View Full Version : Neutral carries current?

18-01-2013, 07:45 AM
I live in Australia where we have 3 phase 420volts and single phase 240volts.

On the Refrigeration systems I work on ( single phase 240v) if I take a reading with my ammeter on the live I get say 10 amps ,I will also get 10amps on the return neutral.

Electricians I speak to say that a neutral should not carry current unless the loads are unbalanced. This confuses me?

Are we referring to two different style neutrals , one being the single phase return to the main neutral, and the other is the main neutral. Does the main neutral not carry current if the 3 phases are balanced and then somehow cancel each other out.

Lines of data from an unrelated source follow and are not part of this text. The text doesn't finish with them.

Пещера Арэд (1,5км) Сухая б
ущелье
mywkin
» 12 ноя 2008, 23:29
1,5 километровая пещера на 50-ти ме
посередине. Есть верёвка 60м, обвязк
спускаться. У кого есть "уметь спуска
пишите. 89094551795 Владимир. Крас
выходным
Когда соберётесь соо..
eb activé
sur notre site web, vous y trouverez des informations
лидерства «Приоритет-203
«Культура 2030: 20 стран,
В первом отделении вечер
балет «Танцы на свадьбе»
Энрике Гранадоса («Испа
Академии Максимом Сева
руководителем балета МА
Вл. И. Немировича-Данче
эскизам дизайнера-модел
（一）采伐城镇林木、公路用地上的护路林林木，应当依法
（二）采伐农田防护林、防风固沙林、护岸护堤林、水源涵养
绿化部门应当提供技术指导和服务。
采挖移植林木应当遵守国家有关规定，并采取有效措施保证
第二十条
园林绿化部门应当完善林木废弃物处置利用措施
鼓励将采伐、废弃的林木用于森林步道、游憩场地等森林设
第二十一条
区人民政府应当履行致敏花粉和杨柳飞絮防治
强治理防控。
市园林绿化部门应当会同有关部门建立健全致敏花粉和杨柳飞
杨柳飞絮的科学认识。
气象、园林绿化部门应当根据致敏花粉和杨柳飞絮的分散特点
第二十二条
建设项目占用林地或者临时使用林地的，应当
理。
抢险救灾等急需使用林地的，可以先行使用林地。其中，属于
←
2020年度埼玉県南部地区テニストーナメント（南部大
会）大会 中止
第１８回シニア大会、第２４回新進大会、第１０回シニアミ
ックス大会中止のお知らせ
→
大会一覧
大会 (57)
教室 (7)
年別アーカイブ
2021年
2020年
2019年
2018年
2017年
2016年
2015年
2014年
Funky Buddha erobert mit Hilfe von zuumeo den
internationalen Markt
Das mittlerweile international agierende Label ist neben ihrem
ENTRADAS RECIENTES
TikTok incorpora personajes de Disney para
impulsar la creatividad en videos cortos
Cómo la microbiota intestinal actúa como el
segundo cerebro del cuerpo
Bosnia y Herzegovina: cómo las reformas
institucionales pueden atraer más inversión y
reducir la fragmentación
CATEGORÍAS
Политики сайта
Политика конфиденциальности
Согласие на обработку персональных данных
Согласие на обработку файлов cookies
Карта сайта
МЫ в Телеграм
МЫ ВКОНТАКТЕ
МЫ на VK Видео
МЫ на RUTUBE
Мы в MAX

Therefore if we have three resistive loads,all the same resistance ,each fed by a phase and say each draws 10amps. This 10 amps would be seen on each individual return neutral , but as soon as they join together on the common neutral bar the main neutral going on further would read 0volts as they have balanced out?

18-01-2013, 09:42 AM
Hi. They are talking about neutral connected to star point of a balanced three phase load (motor or heater bank or such). With single phase, neutral should carry EXACTLY the same current as the line, else the current would be tracking to earth.

18-01-2013, 10:02 AM
Thank you, that makes it clearer.

14-02-2013, 11:27 AM
hi drew yes single phase current taken on the active will be measured on the neutral also, if you measure eg 10amps on each phase of a balanced three phase load you will read zero on the neutral return but normally the system would not have a neutral in this case

14-02-2013, 11:39 AM
That of course doesn't mean you can touch the neutral, because its potential to earth may float.